I feel like I might be the only person who's ever read this book who has no idea who Joy Williams is. This book is bizarre, and I get the sense from reading other reviews that maybe I'd understand it more if I had a better grasp of her career as a writer. But taking this book on its own merits, here's what I'll say: this woman is a masterful writer. The rhythm of the story is so compelling. It defies rationalization. You could try to answer questions: is Pearl just crazy? Are the children real? Are they all hers? Is she the old woman? Did Sam die in the plane crash? But to ask these questions would be pointless, because the text does not give you an answer, and if you try to answer for yourself, you're trying to fit the story in a box that it doesn't want to be in.
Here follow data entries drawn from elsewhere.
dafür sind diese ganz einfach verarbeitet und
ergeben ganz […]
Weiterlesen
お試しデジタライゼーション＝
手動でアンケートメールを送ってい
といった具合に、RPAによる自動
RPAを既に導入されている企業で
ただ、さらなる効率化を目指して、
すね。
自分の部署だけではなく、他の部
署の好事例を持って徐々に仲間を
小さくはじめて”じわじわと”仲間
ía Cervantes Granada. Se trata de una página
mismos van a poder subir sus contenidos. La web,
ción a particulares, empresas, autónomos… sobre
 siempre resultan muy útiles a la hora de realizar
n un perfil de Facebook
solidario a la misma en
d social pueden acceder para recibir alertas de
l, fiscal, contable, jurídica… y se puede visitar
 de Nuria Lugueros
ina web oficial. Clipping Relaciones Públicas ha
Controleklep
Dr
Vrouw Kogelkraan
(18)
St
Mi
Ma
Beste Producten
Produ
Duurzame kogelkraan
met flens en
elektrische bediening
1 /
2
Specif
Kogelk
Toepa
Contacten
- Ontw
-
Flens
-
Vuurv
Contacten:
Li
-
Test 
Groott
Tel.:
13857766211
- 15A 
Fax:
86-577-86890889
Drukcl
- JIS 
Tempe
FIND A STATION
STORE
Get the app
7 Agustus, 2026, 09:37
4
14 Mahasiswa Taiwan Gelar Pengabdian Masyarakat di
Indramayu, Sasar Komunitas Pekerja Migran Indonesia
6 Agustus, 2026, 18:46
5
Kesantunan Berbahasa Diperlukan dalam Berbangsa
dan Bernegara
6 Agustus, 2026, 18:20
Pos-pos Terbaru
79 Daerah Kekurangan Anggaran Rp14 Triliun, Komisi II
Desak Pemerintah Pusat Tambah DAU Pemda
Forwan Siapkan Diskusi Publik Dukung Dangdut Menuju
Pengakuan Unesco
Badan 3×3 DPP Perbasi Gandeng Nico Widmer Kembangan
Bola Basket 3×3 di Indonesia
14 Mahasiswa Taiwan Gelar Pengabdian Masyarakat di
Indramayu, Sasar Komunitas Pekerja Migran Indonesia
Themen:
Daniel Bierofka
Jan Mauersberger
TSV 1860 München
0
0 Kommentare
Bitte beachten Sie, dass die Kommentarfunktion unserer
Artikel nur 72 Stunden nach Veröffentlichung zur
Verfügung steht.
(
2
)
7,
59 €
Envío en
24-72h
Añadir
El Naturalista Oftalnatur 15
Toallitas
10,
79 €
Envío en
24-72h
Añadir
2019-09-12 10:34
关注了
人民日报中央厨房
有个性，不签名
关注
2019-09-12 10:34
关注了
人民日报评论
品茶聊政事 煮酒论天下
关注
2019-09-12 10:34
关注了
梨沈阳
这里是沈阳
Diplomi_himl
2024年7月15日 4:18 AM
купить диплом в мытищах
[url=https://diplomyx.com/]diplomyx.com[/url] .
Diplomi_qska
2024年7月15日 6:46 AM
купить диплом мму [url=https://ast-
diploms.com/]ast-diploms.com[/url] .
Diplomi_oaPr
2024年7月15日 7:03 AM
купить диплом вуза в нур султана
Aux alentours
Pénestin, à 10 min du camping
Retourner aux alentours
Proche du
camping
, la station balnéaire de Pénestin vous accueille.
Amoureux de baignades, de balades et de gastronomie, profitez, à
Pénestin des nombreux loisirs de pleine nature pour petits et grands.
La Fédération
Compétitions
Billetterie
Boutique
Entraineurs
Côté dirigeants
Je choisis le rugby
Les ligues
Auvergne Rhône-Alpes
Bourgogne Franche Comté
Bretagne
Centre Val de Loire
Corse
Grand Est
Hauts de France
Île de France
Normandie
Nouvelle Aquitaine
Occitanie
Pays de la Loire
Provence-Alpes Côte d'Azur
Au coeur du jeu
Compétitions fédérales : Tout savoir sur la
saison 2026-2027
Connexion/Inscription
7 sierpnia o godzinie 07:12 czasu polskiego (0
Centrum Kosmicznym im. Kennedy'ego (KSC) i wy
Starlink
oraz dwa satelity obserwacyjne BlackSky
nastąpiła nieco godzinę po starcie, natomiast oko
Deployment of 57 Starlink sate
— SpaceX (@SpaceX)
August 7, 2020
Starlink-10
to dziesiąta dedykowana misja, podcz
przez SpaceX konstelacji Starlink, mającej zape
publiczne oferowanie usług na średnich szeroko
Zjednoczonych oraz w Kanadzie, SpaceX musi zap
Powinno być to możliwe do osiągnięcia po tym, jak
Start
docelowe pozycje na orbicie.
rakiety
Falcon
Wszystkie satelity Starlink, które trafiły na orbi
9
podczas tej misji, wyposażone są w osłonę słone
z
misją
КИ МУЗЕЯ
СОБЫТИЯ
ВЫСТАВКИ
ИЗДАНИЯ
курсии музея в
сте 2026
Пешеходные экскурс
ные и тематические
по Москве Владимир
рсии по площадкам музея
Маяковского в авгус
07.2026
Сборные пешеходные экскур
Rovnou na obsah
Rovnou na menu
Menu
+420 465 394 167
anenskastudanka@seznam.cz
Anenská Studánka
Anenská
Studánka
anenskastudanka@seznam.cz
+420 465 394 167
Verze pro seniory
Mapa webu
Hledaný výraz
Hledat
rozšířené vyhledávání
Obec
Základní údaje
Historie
One thing I love about the way this is written is that just when the insanity and the surreal language starts to tip over the edge, something rational and plain will be revealed. Like that Thomas' prior children make it off the island and start normal lives. Or a trip to town, a picnicking couple on the island, a mention of pain medication for a headache or of making dinner in the kitchen. Something mundane and totally normal will break in on the creeping surrealism before it can drag you under. Until the end, of course.

I really did think this book was beautifully written, and it's obviously well-done. The three stars are a reflection of my personal enjoyment - this isn't really my kind of book. I like plotty and character-focused narratives. This was a beautiful use of the language, but this type of novel doesn't really do much for me most of the time.